# [REQUIRED ACTION]
Reproduce the items from the first one through the line holding "To the nearest", inclusive, replacing "difference" with "gap" and leaving everything else unchanged. Output only those lines.
◇ ◇ ◇
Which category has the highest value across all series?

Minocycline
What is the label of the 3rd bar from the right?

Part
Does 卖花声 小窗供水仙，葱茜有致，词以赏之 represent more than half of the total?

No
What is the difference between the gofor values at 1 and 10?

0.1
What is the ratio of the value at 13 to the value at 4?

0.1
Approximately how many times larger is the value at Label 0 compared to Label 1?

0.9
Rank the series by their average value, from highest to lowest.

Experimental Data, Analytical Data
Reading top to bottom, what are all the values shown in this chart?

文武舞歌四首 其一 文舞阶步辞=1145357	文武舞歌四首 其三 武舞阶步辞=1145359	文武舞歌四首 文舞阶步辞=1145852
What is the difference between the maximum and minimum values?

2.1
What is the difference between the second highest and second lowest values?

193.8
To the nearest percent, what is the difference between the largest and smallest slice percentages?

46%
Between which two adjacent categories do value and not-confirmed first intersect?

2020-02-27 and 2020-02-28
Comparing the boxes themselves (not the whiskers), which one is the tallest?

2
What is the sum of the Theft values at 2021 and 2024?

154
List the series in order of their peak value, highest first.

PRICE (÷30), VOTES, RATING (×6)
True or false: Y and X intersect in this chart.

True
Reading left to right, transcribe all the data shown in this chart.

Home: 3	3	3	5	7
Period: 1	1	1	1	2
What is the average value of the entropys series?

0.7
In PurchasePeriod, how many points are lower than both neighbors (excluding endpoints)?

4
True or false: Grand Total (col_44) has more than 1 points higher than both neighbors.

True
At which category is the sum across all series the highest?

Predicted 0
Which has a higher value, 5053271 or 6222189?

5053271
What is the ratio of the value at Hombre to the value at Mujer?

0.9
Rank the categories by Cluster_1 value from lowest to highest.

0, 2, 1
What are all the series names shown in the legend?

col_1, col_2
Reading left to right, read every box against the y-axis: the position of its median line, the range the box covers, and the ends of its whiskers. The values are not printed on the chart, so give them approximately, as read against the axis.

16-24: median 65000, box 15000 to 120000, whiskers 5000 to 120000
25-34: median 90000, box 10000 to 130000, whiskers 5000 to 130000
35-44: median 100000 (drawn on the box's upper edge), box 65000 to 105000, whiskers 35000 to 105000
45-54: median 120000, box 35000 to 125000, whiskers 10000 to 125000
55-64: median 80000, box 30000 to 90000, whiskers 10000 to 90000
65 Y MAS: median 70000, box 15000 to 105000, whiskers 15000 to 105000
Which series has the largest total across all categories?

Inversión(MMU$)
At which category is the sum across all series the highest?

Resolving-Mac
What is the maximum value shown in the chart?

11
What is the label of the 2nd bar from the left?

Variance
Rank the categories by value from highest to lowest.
◇ ◇ ◇
# [EXERCISE RESULT]
Which category has the highest value across all series?

Minocycline
What is the label of the 3rd bar from the right?

Part
Does 卖花声 小窗供水仙，葱茜有致，词以赏之 represent more than half of the total?

No
What is the gap between the gofor values at 1 and 10?

0.1
What is the ratio of the value at 13 to the value at 4?

0.1
Approximately how many times larger is the value at Label 0 compared to Label 1?

0.9
Rank the series by their average value, from highest to lowest.

Experimental Data, Analytical Data
Reading top to bottom, what are all the values shown in this chart?

文武舞歌四首 其一 文舞阶步辞=1145357	文武舞歌四首 其三 武舞阶步辞=1145359	文武舞歌四首 文舞阶步辞=1145852
What is the gap between the maximum and minimum values?

2.1
What is the gap between the second highest and second lowest values?

193.8
To the nearest percent, what is the gap between the largest and smallest slice percentages?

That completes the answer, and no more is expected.